> _WORK TASK_:
Say how many lines below contain the word "xChannelSelector". The number is the entire reply.

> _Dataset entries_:
::::::::::

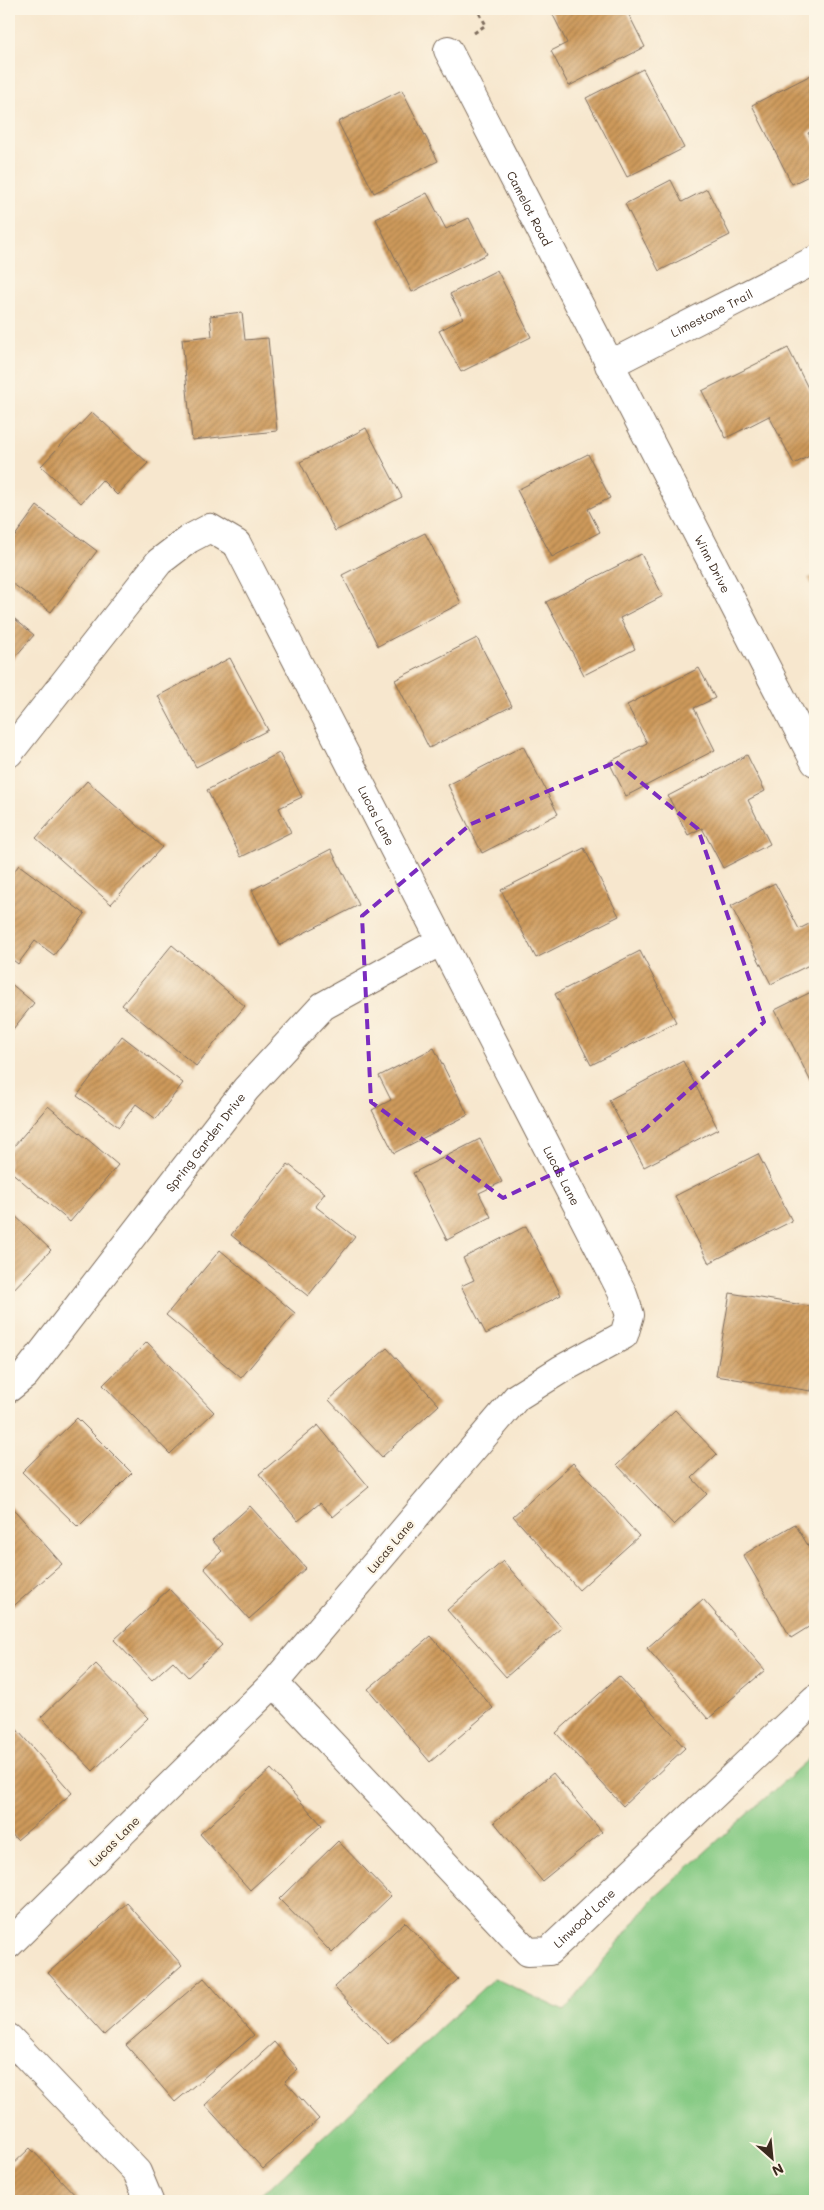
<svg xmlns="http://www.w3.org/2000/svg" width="824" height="2210" viewBox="0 0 824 2210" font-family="Mali,sans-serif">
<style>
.grass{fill:#87cb85;stroke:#617a52}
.building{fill:url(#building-hatch)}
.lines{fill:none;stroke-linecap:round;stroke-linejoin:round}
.minor-casing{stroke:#7d6c5c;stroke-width:30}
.path{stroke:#7d6c5c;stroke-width:3;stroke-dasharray:4 4;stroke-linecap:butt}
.minor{stroke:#fff;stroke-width:28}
.marked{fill:none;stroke:#7b2cbf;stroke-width:4;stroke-dasharray:10 6;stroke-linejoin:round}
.labels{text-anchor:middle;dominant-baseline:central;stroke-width:4.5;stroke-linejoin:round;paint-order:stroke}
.street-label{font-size:12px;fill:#3b2a1e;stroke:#fcf5e5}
</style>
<defs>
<pattern id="building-hatch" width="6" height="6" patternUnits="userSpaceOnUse" patternTransform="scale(1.25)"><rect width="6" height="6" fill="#ce9a5b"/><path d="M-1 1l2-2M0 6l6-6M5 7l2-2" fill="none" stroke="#a87e4b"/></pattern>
</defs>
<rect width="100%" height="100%" fill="#fcf5e5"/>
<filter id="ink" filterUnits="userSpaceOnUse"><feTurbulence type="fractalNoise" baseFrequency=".02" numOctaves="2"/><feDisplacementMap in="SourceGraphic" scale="10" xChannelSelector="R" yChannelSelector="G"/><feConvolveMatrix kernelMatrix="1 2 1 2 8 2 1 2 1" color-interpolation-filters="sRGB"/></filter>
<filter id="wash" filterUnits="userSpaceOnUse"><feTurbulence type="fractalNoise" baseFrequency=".0096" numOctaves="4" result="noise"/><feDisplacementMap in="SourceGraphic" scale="20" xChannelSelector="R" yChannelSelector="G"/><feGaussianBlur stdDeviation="1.12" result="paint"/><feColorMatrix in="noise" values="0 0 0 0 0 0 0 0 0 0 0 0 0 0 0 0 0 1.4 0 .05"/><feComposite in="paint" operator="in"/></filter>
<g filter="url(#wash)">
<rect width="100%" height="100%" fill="#f7e7ce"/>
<path class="grass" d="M815,1753V2201H249L270,2187L494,1978L564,2011L652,1900Z"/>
<g id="blocks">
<path class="building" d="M550,9H626L645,47L569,86L551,51L567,43Z
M643,69L684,148L627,177L586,98Z
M815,73V129L808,133L815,146V173L792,184L752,105Z
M402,90L438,161L374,193L338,122Z
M671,180L682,202L707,189L730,235L659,271L625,204Z
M427,193L446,229L469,218L487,254L412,292L376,219Z
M497,270L531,337L461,372L439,331L463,318L450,294Z
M242,312L245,340L268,338L277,431L192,440L182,339L212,336L210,316Z
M788,348L815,402V453L794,464L769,416L726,438L702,391Z
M92,412L148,463L117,495L102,480L81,503L41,466Z
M366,428L402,497L335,531L300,462Z
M588,454L610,498L588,509L600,532L552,557L517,490Z
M37,506L97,551L51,612L9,581V544Z
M425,533L461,603L378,646L342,575Z
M641,554L663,596L620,618L635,649L584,675L546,602Z
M815,575V592L808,578Z
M9,614L34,635L9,664Z
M477,638L512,706L429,748L395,680Z
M230,658L268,730L196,767L158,696Z
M699,668L715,698L694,708L715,750L626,796L609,762L647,743L627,705Z
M523,746L558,814L482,853L448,785Z
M279,753L302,797L279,808L291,832L241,857L207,790Z
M747,755L765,791L748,800L770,844L723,868L702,828L688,835L668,796Z
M87,781L162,847L111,904L36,838Z
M584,848L619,916L536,958L501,890Z
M331,849L359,905L280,945L252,890Z
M19,865L85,914L54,955L35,941L18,964L9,957V878Z
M775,883L799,929L815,921V962L771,984L731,906Z
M172,945L245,1006L196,1066L122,1005Z
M640,951L676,1022L591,1065L555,994Z
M9,982L34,1003L9,1034Z
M815,990V1084L813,1086L775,1010Z
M122,1036L183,1083L156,1119L136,1104L119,1127L77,1096Z
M434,1048L468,1115L394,1153L372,1110L391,1100L379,1076Z
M683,1061L718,1129L644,1167L609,1100Z
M48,1106L118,1165L70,1222L9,1170V1152Z
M480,1139L502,1182L479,1193L491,1217L447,1240L413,1173Z
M758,1154L792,1221L709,1263L675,1196Z
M288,1164L325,1193L315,1206L355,1237L308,1296L231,1235Z
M9,1210L51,1250L9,1294Z
M526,1226L561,1295L486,1334L461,1286L474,1280L463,1258Z
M220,1250L295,1313L241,1378L166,1315Z
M730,1293L815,1307V1366L811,1391L716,1376Z
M147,1342L214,1412L170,1454L103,1385Z
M387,1348L439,1405L382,1457L329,1400Z
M675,1410L717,1454L692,1478L707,1494L674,1525L617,1465Z
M77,1418L132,1473L78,1527L22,1472Z
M318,1425L369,1487L333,1517L320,1503L298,1521L259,1474Z
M573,1463L639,1536L579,1590L513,1516Z
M9,1504L62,1564L9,1610Z
M250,1506L306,1568L249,1619L204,1568L222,1551L212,1540Z
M795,1524L815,1557V1623L791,1638L743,1555Z
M503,1561L562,1628L506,1677L447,1610Z
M169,1589L222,1645L188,1677L173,1661L152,1680L114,1640Z
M703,1599L765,1670L708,1719L647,1648Z
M431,1636L493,1708L430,1762L368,1689Z
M96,1664L148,1718L93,1771L41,1717Z
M619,1676L685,1748L623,1806L556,1733Z
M13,1725L72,1793L17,1840L9,1831V1728Z
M271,1769L322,1825L250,1890L200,1834Z
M553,1773L602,1832L542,1881L494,1822Z
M338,1841L391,1896L332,1953L279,1899Z
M127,1903L182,1965L104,2035L48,1973Z
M405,1922L458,1979L388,2044L334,1987Z
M204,1978L254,2035L175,2102L126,2045Z
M274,2042L298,2069L285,2081L319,2119L263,2169L205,2105Z
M30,2148L81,2201H9V2168Z"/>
</g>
</g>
<g filter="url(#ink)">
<use href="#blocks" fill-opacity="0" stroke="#7d6c5c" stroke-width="1"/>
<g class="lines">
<defs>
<g id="minor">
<path id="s1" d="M448,50L815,762"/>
<path id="s2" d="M609,365L815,260"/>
<path id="s3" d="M9,753L159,562L189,539L210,528L237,544L622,1292L630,1315L624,1335L560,1370L517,1397L274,1683L9,1944"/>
<path id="s4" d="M9,1388L25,1375L246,1089L323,1006L441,941"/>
<path id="s5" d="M274,1683L528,1952L549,1951L815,1699"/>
<path d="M9,2038L137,2172L149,2201"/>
</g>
</defs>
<use href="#minor" class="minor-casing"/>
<path class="path" d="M474,33L486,25L477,9"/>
<use href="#minor" class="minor"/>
</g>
</g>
<path class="marked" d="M616,762L698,829L764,1022L644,1130L503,1198L371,1102L362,916L471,824Z"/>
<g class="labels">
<g class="street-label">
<text stroke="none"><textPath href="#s1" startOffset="178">Camelot Road</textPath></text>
<text stroke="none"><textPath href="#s2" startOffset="115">Limestone Trail</textPath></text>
<text stroke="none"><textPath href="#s1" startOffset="578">Winn Drive</textPath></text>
<text stroke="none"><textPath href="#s3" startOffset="641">Lucas Lane</textPath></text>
<text stroke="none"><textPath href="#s4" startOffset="315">Spring Garden Drive</textPath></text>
<text stroke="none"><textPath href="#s3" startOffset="1046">Lucas Lane</textPath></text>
<text transform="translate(390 1546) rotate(-50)">Lucas Lane</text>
<text transform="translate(114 1841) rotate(-45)">Lucas Lane</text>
<text stroke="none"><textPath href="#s5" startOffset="439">Linwood Lane</textPath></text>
</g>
</g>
<rect width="824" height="2210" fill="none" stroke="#fcf5e5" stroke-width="30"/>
<g transform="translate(772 2158) rotate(153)" stroke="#fcf5e5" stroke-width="4" paint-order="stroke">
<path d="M0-4L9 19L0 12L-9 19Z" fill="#3b2a1e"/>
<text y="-8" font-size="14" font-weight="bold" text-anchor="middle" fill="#3b2a1e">N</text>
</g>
</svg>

::::::::::

> _ANSWER BELOW_:
2